### Job item
Can you copy the stretch of the OpenTelemetry Demo setup notes from "This starts ~28" through "(no restart needed)." word for word?

See the Synthtrace Scenarios AGENTS.md for detailed guidelines on writing scenarios.


3. OpenTelemetry Demo

The OpenTelemetry Demo is a microservices application that generates realistic Observability data (traces, logs, metrics) and supports feature flags to simulate various failure scenarios. Use it to validate the Observability Agent and individual tools against real-world-like incidents.

Starting the OTel Demo

Clone the repo and start the demo, configured to send data to your local Elasticsearch:

bash
cd /path/to/opentelemetry-demo

# Create an API key for the demo
API_KEY=$(curl -s -X POST "http://localhost:9200/_security/api_key" \
  -u elastic:changeme \
  -H "Content-Type: application/json" \
  -d '{ "name": "opentelemetry-demo" }' | jq -r .encoded)

sed -i '' -E "s|^ELASTICSEARCH_ENDPOINT=.*|ELASTICSEARCH_ENDPOINT=\"http://host.docker.internal:9200\"|" .env.override
sed -i '' -E "s|^ELASTICSEARCH_API_KEY=.*|ELASTICSEARCH_API_KEY=$API_KEY|" .env.override

# Start all services
make start

This starts ~28 Docker containers. Wait for all containers to be healthy before proceeding. The demo sends data to the local Elasticsearch instance at localhost:9200.

Feature Flags

Feature flags are configured via the flagd service. Edit the file:

/path/to/opentelemetry-demo/src/flagd/demo.flagd.json

Flagd watches this file for changes — edits take effect automatically (no restart needed).

To enable a flag, change its defaultVariant from "off" to "on" (or to a specific variant for flags with multiple levels):

json
"paymentUnreachable": {
  "defaultVariant": "on",
  ...
}

To disable a flag, set defaultVariant back to "off".

Full list of available feature flags: https://opentelemetry.io/docs/demo/feature-flags/

Wait for Data Accumulation

After enabling feature flags and cleaning data, wait at least 10 minutes before running an investigation. This ensures enough metric rollups and trace data have been generated for meaningful analysis.

### Available data
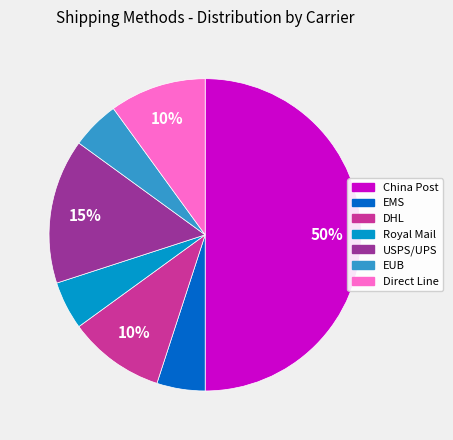

Is the sum of USPS/UPS and China Post greater than half?

Yes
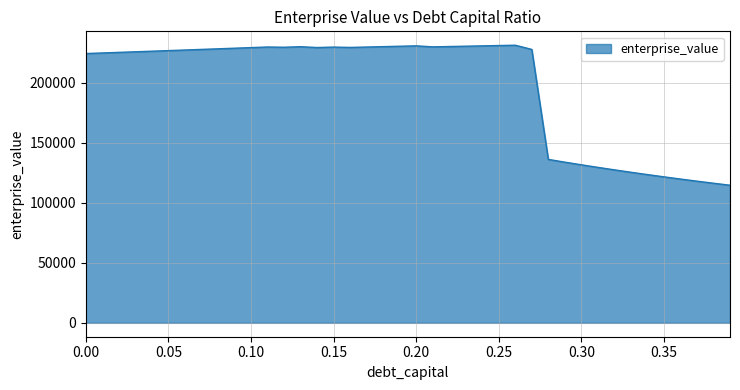

What is the minimum value shown in the chart?

114559.7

### Written reply
This starts ~28 Docker containers. Wait for all containers to be healthy before proceeding. The demo sends data to the local Elasticsearch instance at localhost:9200.

Feature Flags

Feature flags are configured via the flagd service. Edit the file:

/path/to/opentelemetry-demo/src/flagd/demo.flagd.json

Flagd watches this file for changes — edits take effect automatically (no restart needed).